- _ASSIGNMENT_
Output every line from the beginning of the records through the line that contains "Commission Regulation (EU) No. 1300/2014", exactly as it appears.

- _DATA SUPPLIED_
--- START ---
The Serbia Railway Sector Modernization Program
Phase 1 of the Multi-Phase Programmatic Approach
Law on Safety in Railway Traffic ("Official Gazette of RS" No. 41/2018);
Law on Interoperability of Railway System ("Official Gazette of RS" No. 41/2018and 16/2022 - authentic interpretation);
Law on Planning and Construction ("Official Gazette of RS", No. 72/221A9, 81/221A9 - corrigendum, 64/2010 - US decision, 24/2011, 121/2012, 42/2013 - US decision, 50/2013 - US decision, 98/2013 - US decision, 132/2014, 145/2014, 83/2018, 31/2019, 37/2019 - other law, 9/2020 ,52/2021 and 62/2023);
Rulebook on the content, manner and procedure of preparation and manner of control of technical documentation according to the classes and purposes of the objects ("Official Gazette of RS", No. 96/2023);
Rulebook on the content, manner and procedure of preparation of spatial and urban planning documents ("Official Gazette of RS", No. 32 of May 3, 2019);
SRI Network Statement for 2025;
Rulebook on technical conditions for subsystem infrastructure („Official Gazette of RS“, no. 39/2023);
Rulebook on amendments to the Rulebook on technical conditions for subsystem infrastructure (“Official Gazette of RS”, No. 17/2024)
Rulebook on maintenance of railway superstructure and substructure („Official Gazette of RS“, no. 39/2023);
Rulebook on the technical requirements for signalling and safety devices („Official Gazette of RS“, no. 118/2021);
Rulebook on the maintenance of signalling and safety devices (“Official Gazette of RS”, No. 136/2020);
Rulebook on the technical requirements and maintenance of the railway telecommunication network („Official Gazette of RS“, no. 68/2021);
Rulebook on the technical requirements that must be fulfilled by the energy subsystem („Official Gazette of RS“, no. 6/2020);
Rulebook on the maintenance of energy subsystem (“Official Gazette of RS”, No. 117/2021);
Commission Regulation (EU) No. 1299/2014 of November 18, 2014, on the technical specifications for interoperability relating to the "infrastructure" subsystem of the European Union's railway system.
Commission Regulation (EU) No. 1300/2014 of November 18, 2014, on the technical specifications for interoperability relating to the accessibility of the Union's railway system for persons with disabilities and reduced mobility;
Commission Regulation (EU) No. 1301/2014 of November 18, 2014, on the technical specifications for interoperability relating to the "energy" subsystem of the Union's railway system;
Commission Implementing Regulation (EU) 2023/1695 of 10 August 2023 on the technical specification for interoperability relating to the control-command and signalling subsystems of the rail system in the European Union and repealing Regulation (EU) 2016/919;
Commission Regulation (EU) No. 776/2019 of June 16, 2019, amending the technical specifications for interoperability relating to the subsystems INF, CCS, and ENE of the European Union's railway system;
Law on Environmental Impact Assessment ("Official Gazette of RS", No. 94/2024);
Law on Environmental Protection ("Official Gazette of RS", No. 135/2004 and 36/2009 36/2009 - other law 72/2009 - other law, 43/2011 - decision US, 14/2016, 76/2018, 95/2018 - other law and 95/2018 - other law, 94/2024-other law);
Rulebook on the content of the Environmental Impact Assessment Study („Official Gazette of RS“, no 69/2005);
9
--- END ---
- _OUTPUT_
The Serbia Railway Sector Modernization Program
Phase 1 of the Multi-Phase Programmatic Approach
Law on Safety in Railway Traffic ("Official Gazette of RS" No. 41/2018);
Law on Interoperability of Railway System ("Official Gazette of RS" No. 41/2018and 16/2022 - authentic interpretation);
Law on Planning and Construction ("Official Gazette of RS", No. 72/221A9, 81/221A9 - corrigendum, 64/2010 - US decision, 24/2011, 121/2012, 42/2013 - US decision, 50/2013 - US decision, 98/2013 - US decision, 132/2014, 145/2014, 83/2018, 31/2019, 37/2019 - other law, 9/2020 ,52/2021 and 62/2023);
Rulebook on the content, manner and procedure of preparation and manner of control of technical documentation according to the classes and purposes of the objects ("Official Gazette of RS", No. 96/2023);
Rulebook on the content, manner and procedure of preparation of spatial and urban planning documents ("Official Gazette of RS", No. 32 of May 3, 2019);
SRI Network Statement for 2025;
Rulebook on technical conditions for subsystem infrastructure („Official Gazette of RS“, no. 39/2023);
Rulebook on amendments to the Rulebook on technical conditions for subsystem infrastructure (“Official Gazette of RS”, No. 17/2024)
Rulebook on maintenance of railway superstructure and substructure („Official Gazette of RS“, no. 39/2023);
Rulebook on the technical requirements for signalling and safety devices („Official Gazette of RS“, no. 118/2021);
Rulebook on the maintenance of signalling and safety devices (“Official Gazette of RS”, No. 136/2020);
Rulebook on the technical requirements and maintenance of the railway telecommunication network („Official Gazette of RS“, no. 68/2021);
Rulebook on the technical requirements that must be fulfilled by the energy subsystem („Official Gazette of RS“, no. 6/2020);
Rulebook on the maintenance of energy subsystem (“Official Gazette of RS”, No. 117/2021);
Commission Regulation (EU) No. 1299/2014 of November 18, 2014, on the technical specifications for interoperability relating to the "infrastructure" subsystem of the European Union's railway system.
Commission Regulation (EU) No. 1300/2014 of November 18, 2014, on the technical specifications for interoperability relating to the accessibility of the Union's railway system for persons with disabilities and reduced mobility;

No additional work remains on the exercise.